I don’t expect this to ruling to have ANY affect on the insane.

RonK
December 10, 2019 11:39 pm

one down how many more to go, the climate chicken little are committing law fare against the oil companies. would be interest to see if oil/gas could not flow to New York how that would play out. Cuomo has already opened up the gas company to liabilities where it does not have the infrastructure to provide gas to all the homes in new york needing it.

chaamjamal
December 11, 2019 4:05 am

climate science knew as far back as Callendar 1938
The other aspect of the war against the oil industry is that oil and gas production lowers the pressure that forces out the natural hydrocarbon seeps. Without oil and gas production, the seepage rate will increase and undermine much of the apparent advantage to the climate of not producing oil and gas. No matter how much one hates hydrocarbons the fact is that we live on a hydrocarbon planet and we ourselves are carbon life forms made from that stuff.
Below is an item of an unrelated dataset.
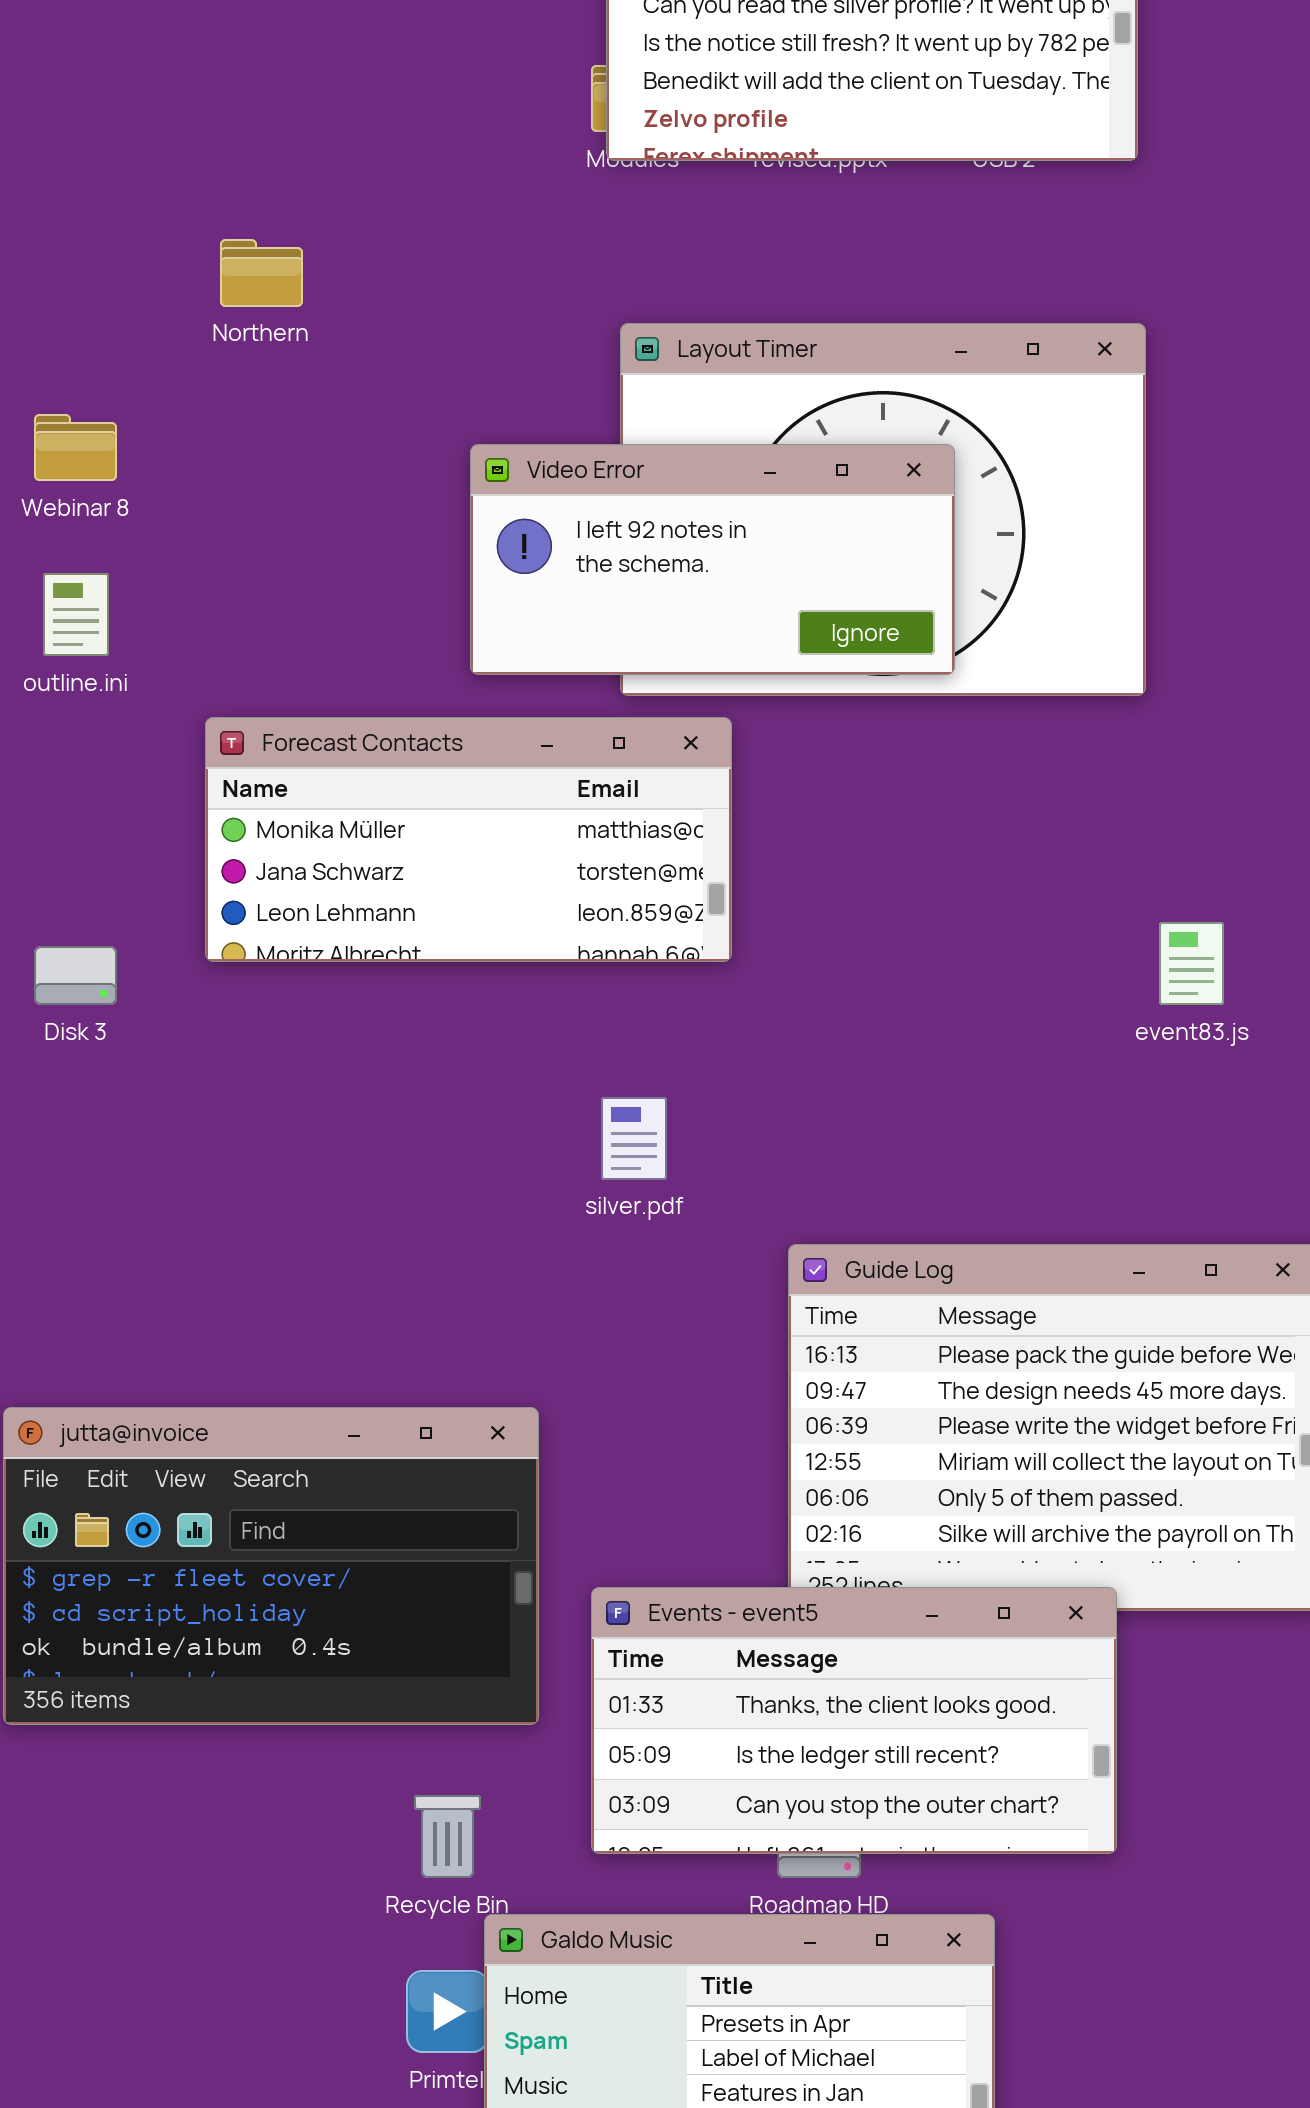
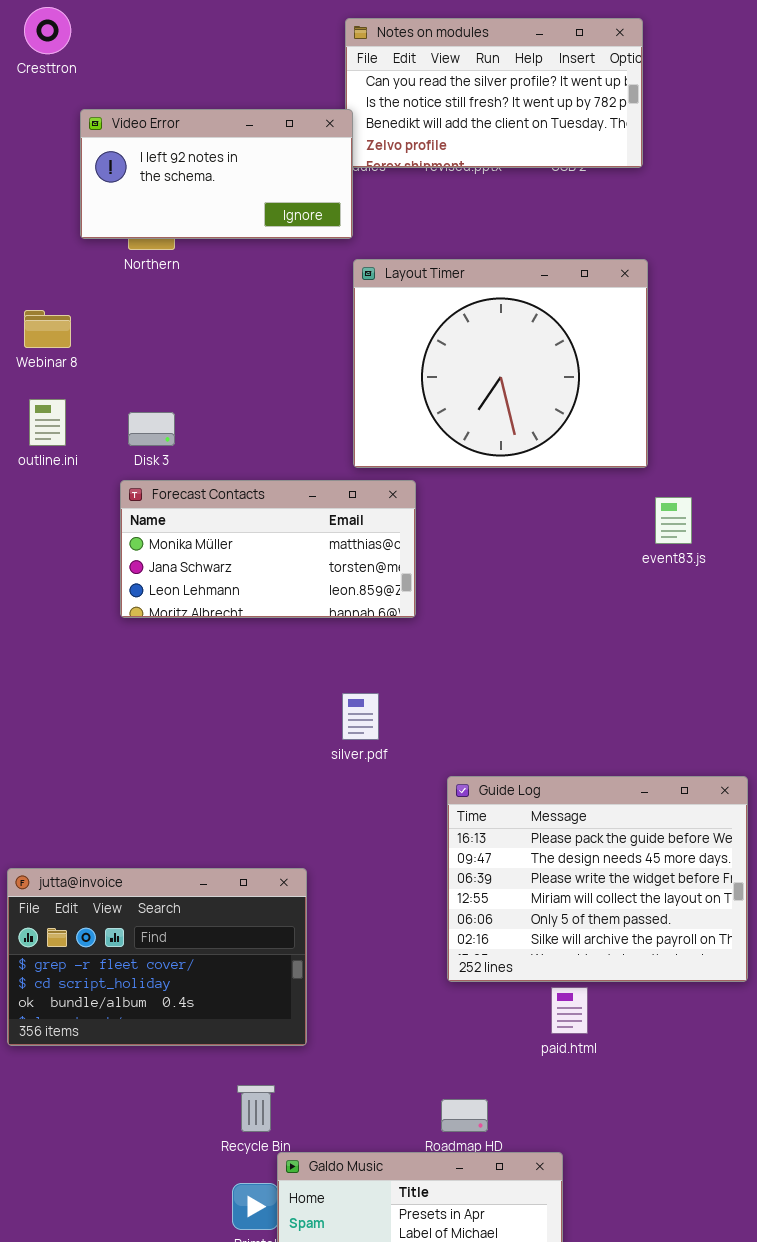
Video Error: [470,444,955,675] -> [80,109,353,239], moved
event83.js: [1159,922,1224,1005] -> [655,497,692,544], moved
Disk 3: [34,946,117,1005] -> [128,412,175,446], moved
Events - event5: [591,1587,1117,1854] -> none, closed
https://tambonthongchai.com/2019/08/27/carbonflows/

Paul Wolf
Reply to  chaamjamal
December 12, 2019 1:24 pm

Someone should pay Exxon’s legal fees, but it should not be the taxpayer. The plaintiffs firms behind this have hundreds of millions of dollars and should be taught a lesson about the risks of corrupting federal prosecutors with their scams.

Cam
December 12, 2019 7:49 am

And to give some more background, this is ExxonMobil’s view when this all started of how they didn’t mislead the public or shareholders:

Quote from ExxonMobil:
“For a few months now, ExxonMobil has been hit by a series of politically motivated legal attacks related to our climate research.
Amid all the tumult, it’s easy to lose track of the most elemental – if not the most important – facts about our corporation’s position on climate change.
So let me take this opportunity to restate it.
At ExxonMobil, we believe the risks of climate change are real.
We are actively working to reduce greenhouse emissions in our own operations and to help our customers reduce their emissions as well.”
https://energyfactor.exxonmobil.com/perspectives/exxonmobil-climate-change/

Cam
Reply to  Cam
December 12, 2019 1:47 pm

ExxonMobil won the case since it was found they didn’t hide the facts they realised AGW was real and that they had in fact let people know about it!
Quote from ExxonMobil:
“ExxonMobil recognizes the risks posed by climate change, and we believe that everyone should be engaged in meaningful action to reduce greenhouse gas emissions.”